For an armchair anthropologist like me, especially one who's already been through a lot of the thought processes involved in situations like this and come up with a very different solution, this is a fascinating cultural difference. And yet the explanations that immediately leap to mind are cliché-laden and full of holes. While Americans are Rugged Individualists who Remember Their Immigrant Roots, Canadians Think More As a Collective. (I hardly think the independent-minded right-wing Albertans would agree with that characterization.) Americans are Generally More Mobile, and therefore More Willing To Think of Moving as a Solution Than Those Stay-Put Canadians. (While there may be some truth to that, that hardly seems to be an adequate explanation, especially given that Canadians actually tend to travel more to other countries than Americans, not less.) Any pat answers like that are necessarily going to ring false, because getting at the roots of this difference involves teasing out the answers to four questions: one, why don't the Canadian right-wingers talk about emigration; two, why do they talk about separation; three, why don't the American left-wingers consider secession; and four, why do they consider emigration.
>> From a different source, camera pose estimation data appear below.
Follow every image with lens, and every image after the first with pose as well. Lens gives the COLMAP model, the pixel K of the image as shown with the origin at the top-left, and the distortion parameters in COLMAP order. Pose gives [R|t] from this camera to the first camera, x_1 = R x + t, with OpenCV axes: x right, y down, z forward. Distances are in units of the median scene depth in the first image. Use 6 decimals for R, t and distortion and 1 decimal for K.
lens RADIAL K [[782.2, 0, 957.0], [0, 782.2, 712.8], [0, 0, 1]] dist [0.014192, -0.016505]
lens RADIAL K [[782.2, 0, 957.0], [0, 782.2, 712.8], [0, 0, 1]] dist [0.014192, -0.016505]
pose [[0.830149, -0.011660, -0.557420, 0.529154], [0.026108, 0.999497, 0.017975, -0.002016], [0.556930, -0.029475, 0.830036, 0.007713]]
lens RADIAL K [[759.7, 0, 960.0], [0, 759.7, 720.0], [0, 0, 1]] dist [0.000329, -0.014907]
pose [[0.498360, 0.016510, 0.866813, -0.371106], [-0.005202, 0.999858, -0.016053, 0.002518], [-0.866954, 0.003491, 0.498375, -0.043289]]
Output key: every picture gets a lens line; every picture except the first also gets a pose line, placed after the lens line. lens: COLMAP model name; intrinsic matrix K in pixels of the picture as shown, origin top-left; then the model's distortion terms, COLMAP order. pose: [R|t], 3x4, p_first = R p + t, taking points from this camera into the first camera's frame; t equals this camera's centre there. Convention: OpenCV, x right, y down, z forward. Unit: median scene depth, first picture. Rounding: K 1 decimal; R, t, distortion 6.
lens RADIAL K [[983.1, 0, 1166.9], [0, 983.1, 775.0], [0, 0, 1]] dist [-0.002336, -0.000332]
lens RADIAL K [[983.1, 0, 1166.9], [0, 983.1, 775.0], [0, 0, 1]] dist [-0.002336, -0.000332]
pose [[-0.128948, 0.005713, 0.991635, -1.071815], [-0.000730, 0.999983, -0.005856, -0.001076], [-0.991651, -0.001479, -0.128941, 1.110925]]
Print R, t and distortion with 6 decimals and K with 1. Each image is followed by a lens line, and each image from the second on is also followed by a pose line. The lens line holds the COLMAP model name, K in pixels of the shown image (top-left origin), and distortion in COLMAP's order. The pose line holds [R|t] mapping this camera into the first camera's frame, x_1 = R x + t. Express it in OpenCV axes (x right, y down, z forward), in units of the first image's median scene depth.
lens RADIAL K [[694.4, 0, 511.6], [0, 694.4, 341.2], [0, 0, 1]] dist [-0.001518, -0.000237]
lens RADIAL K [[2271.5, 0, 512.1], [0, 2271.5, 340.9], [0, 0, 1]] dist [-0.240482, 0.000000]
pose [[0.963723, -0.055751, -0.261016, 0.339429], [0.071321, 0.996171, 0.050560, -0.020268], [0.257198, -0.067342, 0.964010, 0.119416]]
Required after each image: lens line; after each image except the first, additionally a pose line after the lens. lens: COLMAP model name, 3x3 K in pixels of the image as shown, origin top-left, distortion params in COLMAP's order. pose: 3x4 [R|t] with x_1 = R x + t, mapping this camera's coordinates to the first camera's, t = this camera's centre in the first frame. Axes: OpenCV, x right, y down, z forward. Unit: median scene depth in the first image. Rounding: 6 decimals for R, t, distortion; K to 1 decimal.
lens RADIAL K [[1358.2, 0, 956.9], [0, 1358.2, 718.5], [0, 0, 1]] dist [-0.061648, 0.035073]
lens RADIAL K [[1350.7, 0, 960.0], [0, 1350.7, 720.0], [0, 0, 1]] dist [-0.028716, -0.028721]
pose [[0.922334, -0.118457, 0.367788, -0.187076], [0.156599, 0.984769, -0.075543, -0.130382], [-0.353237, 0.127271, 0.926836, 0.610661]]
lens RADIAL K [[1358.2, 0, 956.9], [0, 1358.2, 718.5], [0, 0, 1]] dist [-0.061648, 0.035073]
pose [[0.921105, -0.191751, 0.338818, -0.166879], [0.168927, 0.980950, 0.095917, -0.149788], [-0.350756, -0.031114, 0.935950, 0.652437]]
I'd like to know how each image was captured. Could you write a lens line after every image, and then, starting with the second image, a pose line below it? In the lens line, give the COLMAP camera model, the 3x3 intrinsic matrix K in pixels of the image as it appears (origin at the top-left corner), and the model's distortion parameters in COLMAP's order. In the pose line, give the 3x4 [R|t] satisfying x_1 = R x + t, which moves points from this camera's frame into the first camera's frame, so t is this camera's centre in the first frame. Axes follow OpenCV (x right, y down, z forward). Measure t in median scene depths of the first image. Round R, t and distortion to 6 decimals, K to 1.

I don't think I have a complete handle on it, but I think a lot of the difference lies in the two countries' rather different cultural histories. While the Americans already had their bloody civil war, Canadians haven't "been there, done that," and are therefore possibly less likely to reject secession out of hand. The American left also already had the experience, during the Vietnam War, of fleeing to Canada and being taken in, so there's precedent there. And on the Canadian side of the coin, there's the Quebec model--many westerners, even those who would never support secession, react to the entire "distinct society" concept by saying: "well, but we're a distinct society, too!", and there's a federal party with an awful lot of seats in Parliament based entirely around the notion of Quebec separation. Disenfranchised western right-wingers may see the Quebec separatists' success--not in terms of actually achieving their goals, but at least in terms of using them as a powerful political tool--and think: "Why can't we have some of that, too?" By contrast, historical reasons why Canadians have gone to the U.S. have been economic rather than ideological: along the lines of "nurses get paid more down there, so I'm going to go work there for a while," and since so much of the Canadian identity is tied up in not being American, few would consider it as a permanent move. And in the U.S., while there may be plenty of jokes about Jesusland, there's never been a serious movement for, say, an independent California.

I'm sure there are a lot of factors I'm missing, though, so I'd love to hear from you if you have further thoughts. I am endlessly fascinated by this, and I think I'm only just beginning to understand it.